So what can we as engineers do?  On the stairway at Savoy Place their portraits close together, are two Engineers who began in Victorian times to address pollution. One Thomas Parker happens to have grown up in the same street as me and was member number 324 of our institution, so I’m biased.  http://www.historywebsite.co.uk/genealogy/Parker/Coalite.htm .  The second  Joseph Bazalgette became better remembered    https://www.ice.org.uk/what-is-civil-engineering/civil-engineer-profiles/sir-joseph-bazalgette

We have already come to understand the challenge of changes to the climate.  Even if the minority opinion that this is part of a cycle of natural perturbations or changes outside of our control is valid, the problem still needs to be addressed, if much of world coastal development is to remain intact, agriculture to thrive etc.
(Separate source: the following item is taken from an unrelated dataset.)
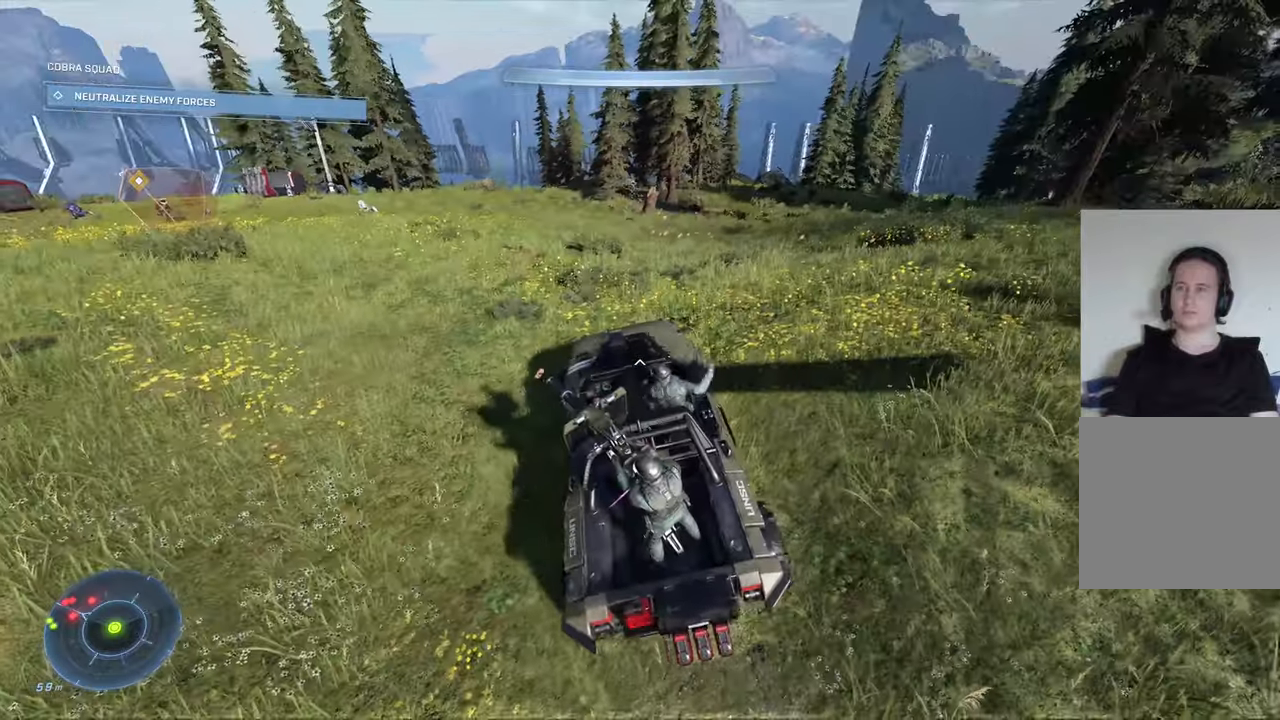
{"dt_ms": 500, "buttons": [], "left_stick": "up", "right_stick": "left", "events": [[17, "right_stick", "left"], [117, "right_stick", "center"], [234, "right_stick", "right"], [350, "right_stick", "center"], [467, "right_stick", "left"]]}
Who are the visionary engineers who can affect this and why?  What should we be foreseeing, that we haven’t yet?    
  

 

Re: Goodbye Old King Coal Generation.

Posted by Roy Bowdler on Dec 3, 2019 10:35 am

https://www.shropshirestar.com/news/local-hubs/telford/ironbridge/2019/11/29/cooling-towers-to-come-down-next-week/

https://www.shropshirestar.com/news/local-hubs/telford/ironbridge/2019/12/02/awe-inspiring-view-of-doomed-ironbridge-cooling-towers/

Re: Goodbye Old King Coal Generation.

Posted by Roy Bowdler on Dec 6, 2019 11:28 am

Having just watched this on-line I’m posting with a tears in my eyes. The article captures the emotion well

https://www.shropshirestar.com/news/local-hubs/telford/ironbridge/2019/12/06/riverside-beauties-farewell-to-the-towers-that-are-so-much-loved/

Perhaps those present in 1838 felt the same way?  https://en.wikipedia.org/wiki/The_Fighting_Temeraire

 

Re: Goodbye Old King Coal Generation.

Posted by davezawadi on Dec 8, 2019 12:27 pm

An interesting point Roy.
However I would like to discuss your feelings with reference to the way these two, and Engineers in general have to work, and how successful we are. Engineers are the people who actually solve problems rather than discussing them with wild theories. Bazalgette exactly understood the problem of waste in London and so could attack the problem and get the result necessary (given a lot of money of course). The same goes for coal pollution and smokeless coal. The problem of the climate change you mention, and why coal as a fuel has been picked out as bad is not defined at all. The emissions from modern coal plants are negligible under normal definitions but CO2 is considered bad. The theory as to why it may be bad is very shakey and the science behind it is far from proven, in fact the data show that it not bad at all. So we are being told to "Green" energy supplies in ways that are not known and quite possibly unnecessary. There is a huge risk that our Grid may become unusable and that electricity supplies may become intermittent (the push behind smart meters is not billing but local control of the supply to match load to availability, something which has never been tried before!). The total "carbon footprint" of wind turbines and solar PV panels is not considered in energy budgets as long as it reduces the visible fossil fuel useage. This is not a properly planned project as a whole, in fact many are waiting for some "miracle" invention to magically generate unlimited free "green" energy, a physical impossibility.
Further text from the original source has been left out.